= Communist Party of Nepal (Marxist–Leninist–Maoist Centre) =

Communist Party in Nepal formed in November 2005

Communist Party of Nepal (Marxist–Leninist–Maoist Centre) (नेपाल कम्युनिष्ट पार्टी (मार्क्सवादी-लेनिनवादी-माओवादी केन्द्र), abbreviated नेकपा (मालेमा केन्द्र)) was a communist party in Nepal. It was formed on November 15, 2005, through the merger of the Communist Party of Nepal (Marxist-Leninist-Maoist) and the Nepal Samyabadi Party (Marksbadi-Leninbadi-Maobadi). The party was led by Krishna Das Shrestra (chairman) and Nanda Kumar Prasai (general secretary).

CPN (mLM Centre) formed part of the United Left Front and participated in the 2006 Loktantra Andolan. In January 2007, CPN (mLM Centre) gained parliamentary representation as N.K. Prasai became of the three nominated MPs of the ULF.

The janajati wing of the party was the Nepal Janajati Mukti Andolan, led by Sitaram Tamang.

In February 2007, a breakaway group of CPN (mLM Centre) led by Sitaram Tamang merged into Communist Party of Nepal (Unified).

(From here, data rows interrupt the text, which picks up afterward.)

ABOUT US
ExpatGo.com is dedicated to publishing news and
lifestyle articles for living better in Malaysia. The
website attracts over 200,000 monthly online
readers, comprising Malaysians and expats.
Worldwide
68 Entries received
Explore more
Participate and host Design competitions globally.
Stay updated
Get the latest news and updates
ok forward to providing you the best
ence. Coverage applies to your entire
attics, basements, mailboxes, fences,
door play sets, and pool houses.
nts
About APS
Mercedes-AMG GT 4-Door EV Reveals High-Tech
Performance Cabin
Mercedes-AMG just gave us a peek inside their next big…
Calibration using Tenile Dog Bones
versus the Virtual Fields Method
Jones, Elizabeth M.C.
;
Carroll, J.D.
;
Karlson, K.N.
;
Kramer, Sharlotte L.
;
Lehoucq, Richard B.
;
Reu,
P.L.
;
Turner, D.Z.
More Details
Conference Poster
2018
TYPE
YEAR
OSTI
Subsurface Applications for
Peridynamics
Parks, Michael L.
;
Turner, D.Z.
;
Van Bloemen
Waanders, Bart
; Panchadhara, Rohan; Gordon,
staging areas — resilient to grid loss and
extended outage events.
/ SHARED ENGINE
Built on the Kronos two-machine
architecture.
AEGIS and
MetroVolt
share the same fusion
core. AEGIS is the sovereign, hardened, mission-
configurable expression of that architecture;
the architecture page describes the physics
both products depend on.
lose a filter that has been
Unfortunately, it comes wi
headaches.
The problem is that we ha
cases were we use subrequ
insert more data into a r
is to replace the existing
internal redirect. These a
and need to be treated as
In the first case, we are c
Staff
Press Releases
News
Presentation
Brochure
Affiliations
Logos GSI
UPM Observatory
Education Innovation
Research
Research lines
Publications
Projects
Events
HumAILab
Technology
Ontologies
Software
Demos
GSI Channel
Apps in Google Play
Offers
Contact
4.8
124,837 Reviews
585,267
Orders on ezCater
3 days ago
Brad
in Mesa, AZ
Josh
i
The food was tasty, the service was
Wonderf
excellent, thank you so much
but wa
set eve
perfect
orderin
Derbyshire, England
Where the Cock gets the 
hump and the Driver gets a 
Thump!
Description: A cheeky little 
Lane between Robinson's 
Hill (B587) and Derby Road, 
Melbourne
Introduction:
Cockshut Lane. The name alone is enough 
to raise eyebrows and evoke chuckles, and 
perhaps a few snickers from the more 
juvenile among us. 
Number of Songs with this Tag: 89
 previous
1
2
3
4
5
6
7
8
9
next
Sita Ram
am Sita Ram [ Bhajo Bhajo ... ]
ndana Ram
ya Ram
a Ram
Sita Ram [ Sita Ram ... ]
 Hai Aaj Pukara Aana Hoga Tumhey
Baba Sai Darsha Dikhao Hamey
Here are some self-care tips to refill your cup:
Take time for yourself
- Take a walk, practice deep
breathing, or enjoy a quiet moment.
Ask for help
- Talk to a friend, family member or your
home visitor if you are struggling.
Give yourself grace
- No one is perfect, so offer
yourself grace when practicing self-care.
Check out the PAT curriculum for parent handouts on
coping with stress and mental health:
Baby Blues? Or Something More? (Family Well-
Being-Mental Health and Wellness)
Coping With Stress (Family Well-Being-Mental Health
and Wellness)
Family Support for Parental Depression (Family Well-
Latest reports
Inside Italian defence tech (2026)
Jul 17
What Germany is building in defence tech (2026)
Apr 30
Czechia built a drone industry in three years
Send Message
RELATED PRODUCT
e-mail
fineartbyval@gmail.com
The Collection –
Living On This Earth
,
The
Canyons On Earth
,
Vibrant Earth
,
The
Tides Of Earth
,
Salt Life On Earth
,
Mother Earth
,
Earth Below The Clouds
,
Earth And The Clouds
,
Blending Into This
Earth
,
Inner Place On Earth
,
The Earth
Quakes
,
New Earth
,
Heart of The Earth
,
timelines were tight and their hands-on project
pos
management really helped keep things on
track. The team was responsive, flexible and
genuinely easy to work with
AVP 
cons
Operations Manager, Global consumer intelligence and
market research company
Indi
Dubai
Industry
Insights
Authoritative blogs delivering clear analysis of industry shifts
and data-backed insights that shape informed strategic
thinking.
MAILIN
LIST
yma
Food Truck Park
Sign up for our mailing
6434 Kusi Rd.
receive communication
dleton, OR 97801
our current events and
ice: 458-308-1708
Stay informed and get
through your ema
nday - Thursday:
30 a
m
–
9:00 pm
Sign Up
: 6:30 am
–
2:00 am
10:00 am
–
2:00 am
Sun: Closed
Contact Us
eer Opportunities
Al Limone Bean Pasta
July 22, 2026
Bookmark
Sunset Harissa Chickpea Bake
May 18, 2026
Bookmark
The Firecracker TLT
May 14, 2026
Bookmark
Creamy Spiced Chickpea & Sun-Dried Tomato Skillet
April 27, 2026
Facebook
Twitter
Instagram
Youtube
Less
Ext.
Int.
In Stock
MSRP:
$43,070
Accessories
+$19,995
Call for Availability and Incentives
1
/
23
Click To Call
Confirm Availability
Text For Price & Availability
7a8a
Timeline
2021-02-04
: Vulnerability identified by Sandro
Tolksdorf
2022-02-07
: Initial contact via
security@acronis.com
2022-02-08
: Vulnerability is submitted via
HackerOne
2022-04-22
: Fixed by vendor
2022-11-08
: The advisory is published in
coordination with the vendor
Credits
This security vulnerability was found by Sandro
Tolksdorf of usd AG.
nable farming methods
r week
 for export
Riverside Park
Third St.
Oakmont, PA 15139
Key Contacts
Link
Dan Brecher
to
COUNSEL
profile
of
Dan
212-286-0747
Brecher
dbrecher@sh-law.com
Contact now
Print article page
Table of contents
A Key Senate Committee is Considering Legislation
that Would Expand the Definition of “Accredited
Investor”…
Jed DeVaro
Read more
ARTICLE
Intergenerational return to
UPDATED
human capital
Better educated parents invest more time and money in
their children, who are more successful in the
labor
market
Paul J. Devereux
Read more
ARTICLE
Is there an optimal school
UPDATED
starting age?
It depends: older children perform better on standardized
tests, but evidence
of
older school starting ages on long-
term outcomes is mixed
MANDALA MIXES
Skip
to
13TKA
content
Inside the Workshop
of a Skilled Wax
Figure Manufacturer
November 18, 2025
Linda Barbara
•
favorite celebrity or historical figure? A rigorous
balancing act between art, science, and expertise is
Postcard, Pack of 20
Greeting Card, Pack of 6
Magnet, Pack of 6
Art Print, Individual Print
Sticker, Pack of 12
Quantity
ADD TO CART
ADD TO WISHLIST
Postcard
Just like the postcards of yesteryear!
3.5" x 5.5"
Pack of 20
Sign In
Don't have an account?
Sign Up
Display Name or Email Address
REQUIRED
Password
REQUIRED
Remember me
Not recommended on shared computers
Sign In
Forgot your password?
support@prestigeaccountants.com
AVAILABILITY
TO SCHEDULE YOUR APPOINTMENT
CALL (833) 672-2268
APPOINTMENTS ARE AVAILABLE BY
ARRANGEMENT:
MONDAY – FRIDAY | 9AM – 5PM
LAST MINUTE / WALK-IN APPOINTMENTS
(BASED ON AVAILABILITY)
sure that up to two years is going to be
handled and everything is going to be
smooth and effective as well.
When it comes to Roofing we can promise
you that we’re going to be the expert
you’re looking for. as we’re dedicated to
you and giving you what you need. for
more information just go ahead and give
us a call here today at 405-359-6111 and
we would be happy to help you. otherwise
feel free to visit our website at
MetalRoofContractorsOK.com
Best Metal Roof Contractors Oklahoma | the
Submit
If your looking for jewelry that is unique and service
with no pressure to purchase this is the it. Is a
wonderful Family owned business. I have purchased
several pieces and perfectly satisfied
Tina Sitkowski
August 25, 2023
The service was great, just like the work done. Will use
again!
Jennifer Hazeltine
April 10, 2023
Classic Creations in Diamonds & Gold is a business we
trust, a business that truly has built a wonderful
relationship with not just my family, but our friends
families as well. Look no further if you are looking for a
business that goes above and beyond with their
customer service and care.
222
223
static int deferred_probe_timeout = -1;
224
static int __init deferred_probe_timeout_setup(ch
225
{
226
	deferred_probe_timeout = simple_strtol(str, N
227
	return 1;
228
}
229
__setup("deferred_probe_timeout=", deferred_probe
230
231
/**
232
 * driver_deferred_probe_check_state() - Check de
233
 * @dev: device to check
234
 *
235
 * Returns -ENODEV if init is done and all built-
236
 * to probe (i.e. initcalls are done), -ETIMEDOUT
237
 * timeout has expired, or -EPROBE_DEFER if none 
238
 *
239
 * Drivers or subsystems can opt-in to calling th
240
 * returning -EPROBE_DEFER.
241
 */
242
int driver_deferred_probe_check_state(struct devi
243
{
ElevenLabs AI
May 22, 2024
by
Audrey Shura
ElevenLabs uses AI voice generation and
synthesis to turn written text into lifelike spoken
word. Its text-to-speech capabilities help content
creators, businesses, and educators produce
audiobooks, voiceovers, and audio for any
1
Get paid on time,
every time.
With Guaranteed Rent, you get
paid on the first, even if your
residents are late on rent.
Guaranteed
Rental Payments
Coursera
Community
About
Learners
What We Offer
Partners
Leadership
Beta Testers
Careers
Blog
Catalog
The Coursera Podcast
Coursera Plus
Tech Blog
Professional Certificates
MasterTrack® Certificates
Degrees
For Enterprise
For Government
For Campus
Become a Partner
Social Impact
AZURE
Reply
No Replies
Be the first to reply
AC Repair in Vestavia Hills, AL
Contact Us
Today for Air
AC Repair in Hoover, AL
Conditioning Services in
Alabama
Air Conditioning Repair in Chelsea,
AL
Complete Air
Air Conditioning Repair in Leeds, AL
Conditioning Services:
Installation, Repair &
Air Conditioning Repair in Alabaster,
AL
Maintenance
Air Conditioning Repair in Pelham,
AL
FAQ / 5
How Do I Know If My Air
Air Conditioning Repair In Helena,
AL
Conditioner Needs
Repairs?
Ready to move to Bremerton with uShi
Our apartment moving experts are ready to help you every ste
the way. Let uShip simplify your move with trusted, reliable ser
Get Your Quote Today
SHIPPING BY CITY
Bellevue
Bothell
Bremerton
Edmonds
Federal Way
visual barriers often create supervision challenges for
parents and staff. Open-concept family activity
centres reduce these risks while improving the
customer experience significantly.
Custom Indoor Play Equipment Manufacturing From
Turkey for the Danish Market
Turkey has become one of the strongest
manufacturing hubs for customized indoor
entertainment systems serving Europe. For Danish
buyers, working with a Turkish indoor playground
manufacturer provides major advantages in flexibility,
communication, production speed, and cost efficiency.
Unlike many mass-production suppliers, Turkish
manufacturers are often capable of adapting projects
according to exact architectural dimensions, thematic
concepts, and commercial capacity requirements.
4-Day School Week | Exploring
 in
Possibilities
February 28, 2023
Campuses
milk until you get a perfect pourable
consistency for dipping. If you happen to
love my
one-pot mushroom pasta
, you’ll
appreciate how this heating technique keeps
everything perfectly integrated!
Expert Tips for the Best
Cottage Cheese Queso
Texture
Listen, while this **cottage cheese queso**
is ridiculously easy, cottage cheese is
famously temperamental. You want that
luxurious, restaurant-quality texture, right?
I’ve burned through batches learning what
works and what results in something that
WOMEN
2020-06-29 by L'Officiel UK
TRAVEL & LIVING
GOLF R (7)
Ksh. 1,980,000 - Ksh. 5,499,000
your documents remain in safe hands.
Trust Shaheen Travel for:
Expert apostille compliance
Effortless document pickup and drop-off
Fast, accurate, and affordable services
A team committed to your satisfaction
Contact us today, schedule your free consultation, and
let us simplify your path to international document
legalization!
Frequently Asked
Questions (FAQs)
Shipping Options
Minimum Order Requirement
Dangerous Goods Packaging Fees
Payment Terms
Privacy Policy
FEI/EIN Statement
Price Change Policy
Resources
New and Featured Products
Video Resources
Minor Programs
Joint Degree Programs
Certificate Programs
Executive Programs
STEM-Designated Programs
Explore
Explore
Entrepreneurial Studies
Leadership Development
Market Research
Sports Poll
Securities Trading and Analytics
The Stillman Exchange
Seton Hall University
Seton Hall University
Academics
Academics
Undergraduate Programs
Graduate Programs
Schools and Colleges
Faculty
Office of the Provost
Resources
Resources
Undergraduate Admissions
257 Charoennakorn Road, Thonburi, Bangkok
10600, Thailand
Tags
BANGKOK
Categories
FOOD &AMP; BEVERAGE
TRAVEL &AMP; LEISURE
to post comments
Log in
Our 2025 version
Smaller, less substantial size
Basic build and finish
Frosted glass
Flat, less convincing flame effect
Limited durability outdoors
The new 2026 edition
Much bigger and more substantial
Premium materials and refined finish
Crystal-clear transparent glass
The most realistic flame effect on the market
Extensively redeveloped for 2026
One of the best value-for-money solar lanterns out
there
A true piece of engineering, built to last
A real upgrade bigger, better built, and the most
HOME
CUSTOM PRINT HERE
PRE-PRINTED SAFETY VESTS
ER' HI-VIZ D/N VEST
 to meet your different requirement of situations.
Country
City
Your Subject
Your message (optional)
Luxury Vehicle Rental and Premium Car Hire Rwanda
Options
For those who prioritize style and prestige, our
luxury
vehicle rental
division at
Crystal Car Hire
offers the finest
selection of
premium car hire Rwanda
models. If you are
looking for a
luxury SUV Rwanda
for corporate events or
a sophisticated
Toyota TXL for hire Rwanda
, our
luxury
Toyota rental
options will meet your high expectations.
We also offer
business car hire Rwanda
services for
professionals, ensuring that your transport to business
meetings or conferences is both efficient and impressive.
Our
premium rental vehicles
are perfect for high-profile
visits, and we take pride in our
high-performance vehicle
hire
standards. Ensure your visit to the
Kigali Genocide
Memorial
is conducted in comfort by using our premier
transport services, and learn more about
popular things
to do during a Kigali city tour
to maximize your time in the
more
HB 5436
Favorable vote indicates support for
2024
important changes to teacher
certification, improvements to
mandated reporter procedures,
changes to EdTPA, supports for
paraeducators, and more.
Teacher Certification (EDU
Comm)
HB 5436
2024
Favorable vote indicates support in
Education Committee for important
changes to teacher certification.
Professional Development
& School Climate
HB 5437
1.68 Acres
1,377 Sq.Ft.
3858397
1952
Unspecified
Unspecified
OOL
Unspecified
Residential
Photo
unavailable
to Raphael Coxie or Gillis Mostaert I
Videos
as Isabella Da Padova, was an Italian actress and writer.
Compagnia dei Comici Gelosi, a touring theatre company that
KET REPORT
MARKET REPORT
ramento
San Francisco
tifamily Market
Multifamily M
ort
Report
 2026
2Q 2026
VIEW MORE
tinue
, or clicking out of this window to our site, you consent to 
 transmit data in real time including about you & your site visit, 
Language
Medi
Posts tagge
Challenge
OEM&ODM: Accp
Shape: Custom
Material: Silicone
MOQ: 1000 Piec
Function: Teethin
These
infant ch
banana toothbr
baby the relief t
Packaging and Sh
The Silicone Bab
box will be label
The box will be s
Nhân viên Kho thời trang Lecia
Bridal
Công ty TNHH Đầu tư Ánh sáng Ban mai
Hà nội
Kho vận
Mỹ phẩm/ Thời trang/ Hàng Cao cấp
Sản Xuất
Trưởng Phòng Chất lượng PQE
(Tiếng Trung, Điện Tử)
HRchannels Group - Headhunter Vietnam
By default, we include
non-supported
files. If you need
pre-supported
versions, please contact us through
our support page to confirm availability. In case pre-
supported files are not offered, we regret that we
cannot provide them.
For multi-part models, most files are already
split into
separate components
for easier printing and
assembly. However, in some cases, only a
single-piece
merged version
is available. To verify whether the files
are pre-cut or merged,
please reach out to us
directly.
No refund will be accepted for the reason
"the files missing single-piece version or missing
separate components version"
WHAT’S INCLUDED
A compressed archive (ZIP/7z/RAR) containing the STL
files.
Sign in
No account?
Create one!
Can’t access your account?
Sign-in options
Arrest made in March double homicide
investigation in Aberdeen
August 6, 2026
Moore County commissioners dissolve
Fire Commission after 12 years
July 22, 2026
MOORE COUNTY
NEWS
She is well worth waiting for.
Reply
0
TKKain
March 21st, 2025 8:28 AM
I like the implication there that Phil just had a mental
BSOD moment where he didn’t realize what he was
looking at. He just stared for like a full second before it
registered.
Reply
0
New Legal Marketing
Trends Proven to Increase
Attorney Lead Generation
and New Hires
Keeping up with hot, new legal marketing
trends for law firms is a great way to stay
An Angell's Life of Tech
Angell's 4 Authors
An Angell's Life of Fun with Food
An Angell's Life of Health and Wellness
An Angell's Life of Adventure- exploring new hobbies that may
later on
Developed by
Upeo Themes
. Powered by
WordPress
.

In a meeting in Kathmandu in May 2007, Prachanda announced that CPN (mLM Centre) was to merge with the Communist Party of Nepal (Maoist). An agreement on a merger was reached on September 23, 2007. A unification ceremony was held on September 24, 2007. The act of unification was signed by N.K. Prasai and Dinanath Sharma. Through the merger with CPN (mLM Centre), CPN (Maoist) became the second largest party in the interim parliament. After the merger, Krishna Das Shrestha became Chief Advisor of the CPN (Maoist).